Anschließend wurde der Mann mit Schlägen und Tritten malträtiert. Der 20 Jahre alte Angeklagte schweigt vor Gericht

Norderstedt. Durch die aufgerissene Beifahrertür eines neben ihm fahrenden Autos wurde der in Henstedt-Ulzburg auf einem Bürgersteig gehende Vjaceslav B., 39, im September 2012 schmerzhaft zu Fall gebracht. Der Wagen raste dann davon, kam aber kurz danach zurück und B. wurde von zwei Insassen des Fahrzeugs verfolgt und mit Schlägen und Tritten malträtiert.

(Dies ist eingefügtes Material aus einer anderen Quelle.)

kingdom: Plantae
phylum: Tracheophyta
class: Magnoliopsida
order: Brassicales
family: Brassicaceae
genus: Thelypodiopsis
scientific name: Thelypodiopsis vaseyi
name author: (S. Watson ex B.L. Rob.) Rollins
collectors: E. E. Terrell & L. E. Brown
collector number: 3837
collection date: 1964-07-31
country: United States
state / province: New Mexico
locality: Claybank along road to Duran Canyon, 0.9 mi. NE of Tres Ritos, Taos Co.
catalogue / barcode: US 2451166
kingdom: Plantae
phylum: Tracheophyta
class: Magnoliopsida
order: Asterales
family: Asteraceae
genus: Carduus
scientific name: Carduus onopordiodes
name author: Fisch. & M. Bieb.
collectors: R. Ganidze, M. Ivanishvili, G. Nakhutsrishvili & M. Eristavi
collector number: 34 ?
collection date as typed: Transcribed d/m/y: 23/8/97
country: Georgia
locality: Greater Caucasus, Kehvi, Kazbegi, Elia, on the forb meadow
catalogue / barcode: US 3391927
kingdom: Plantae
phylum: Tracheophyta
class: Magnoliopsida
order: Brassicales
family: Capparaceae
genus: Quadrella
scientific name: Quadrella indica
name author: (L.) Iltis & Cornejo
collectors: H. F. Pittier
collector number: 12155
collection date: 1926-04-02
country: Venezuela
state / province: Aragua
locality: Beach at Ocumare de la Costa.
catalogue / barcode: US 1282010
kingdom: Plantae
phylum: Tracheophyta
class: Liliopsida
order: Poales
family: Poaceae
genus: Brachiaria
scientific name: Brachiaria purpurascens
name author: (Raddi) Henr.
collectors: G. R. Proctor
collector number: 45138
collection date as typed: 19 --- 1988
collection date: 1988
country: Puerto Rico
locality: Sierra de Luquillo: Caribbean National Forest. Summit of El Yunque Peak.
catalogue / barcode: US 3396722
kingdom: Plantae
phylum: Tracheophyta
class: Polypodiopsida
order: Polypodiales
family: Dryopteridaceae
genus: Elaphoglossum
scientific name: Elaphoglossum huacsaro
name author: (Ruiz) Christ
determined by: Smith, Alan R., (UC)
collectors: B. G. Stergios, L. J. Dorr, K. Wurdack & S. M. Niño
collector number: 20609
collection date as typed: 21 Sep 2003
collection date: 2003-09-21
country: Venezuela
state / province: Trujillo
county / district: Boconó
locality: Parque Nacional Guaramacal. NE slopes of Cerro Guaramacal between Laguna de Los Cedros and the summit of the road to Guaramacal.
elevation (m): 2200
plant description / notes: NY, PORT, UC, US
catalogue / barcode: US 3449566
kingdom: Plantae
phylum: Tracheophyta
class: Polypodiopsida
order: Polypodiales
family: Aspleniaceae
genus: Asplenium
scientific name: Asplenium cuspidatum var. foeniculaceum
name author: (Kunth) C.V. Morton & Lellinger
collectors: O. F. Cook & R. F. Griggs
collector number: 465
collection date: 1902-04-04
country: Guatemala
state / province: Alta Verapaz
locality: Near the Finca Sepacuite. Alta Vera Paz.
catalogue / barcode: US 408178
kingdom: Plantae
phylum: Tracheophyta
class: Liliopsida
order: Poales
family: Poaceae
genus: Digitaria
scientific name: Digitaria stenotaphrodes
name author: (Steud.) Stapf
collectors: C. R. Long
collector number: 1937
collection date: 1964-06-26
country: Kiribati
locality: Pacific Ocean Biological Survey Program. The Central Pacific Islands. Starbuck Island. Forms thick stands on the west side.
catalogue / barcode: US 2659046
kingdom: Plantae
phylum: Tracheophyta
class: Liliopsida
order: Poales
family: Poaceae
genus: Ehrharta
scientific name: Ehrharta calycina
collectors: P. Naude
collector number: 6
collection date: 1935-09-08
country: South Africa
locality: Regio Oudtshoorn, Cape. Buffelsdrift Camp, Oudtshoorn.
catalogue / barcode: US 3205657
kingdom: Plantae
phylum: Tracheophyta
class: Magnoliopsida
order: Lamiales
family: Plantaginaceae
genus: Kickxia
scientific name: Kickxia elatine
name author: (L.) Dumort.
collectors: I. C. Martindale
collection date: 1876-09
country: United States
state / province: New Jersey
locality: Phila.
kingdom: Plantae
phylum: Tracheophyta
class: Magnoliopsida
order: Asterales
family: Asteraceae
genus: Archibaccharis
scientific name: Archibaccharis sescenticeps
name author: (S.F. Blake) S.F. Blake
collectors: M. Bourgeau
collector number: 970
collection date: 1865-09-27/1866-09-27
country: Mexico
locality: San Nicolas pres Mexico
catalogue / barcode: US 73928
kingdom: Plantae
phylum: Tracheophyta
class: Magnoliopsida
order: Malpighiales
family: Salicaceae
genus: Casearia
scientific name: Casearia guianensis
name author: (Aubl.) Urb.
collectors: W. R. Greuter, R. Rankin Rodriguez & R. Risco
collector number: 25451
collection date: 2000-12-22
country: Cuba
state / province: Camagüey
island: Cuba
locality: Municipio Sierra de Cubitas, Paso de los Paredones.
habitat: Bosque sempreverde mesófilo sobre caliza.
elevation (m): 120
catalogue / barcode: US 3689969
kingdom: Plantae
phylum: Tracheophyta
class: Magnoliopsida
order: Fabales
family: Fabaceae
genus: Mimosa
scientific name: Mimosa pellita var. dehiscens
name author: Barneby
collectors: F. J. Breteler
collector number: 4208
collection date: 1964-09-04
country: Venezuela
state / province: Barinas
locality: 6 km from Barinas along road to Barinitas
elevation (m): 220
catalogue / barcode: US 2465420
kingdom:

Die Polizei setzte dem Treiben zum Glück ein Ende.

Auf der Anklagebank des Norderstedter Amtsgerichts sitzt nun der 20-jährige Maximilian S. aus Henstedt-Ulzburg, der einer der beiden Täter sein soll. Der Angeklagte schweigt zu den Vorwürfen. Deshalb vernimmt Richterin Claudia Naumann zunächst die Hauptzeugin des Vorfalls, die damalige Freundin des Angeklagten, Michelle H., 20, aus Kaltenkirchen. Die junge Frau, auf deren Aussage die Anklage basiert, berichtet davon, wie sie an jenem Abend den Angeklagten und dessen Vater, die beide nach ihrer Einschätzung schon am frühen Abend betrunken gewesen seien, zu einer Bar gefahren habe. Auch dort sei der Schnaps in Strömen geflossen. Gegen 1 Uhr nachts seien dann zwei Russen aufgetaucht, mit denen man sich freundschaftlich unterhalten habe. Auf dem Rückweg im Auto hätten der Angeklagte und sein Vater sie aufgefordert, nahe an die an der Seite gehenden Russen heranzufahren. Der Beifahrer habe dann plötzlich die Tür aufgerissen und ihr nach dem Sturz des Fußgängers befohlen weiterzufahren. Das habe sie getan, sei aber kurz danach umgekehrt, um nach dem Mann zu sehen. In einer polizeilichen Vernehmung gab die junge Frau an, die beiden Männer hätten mit den Worten: "Den töten wir" die Verfolgung der Russen aufgenommen, während sie im Wagen geblieben sei.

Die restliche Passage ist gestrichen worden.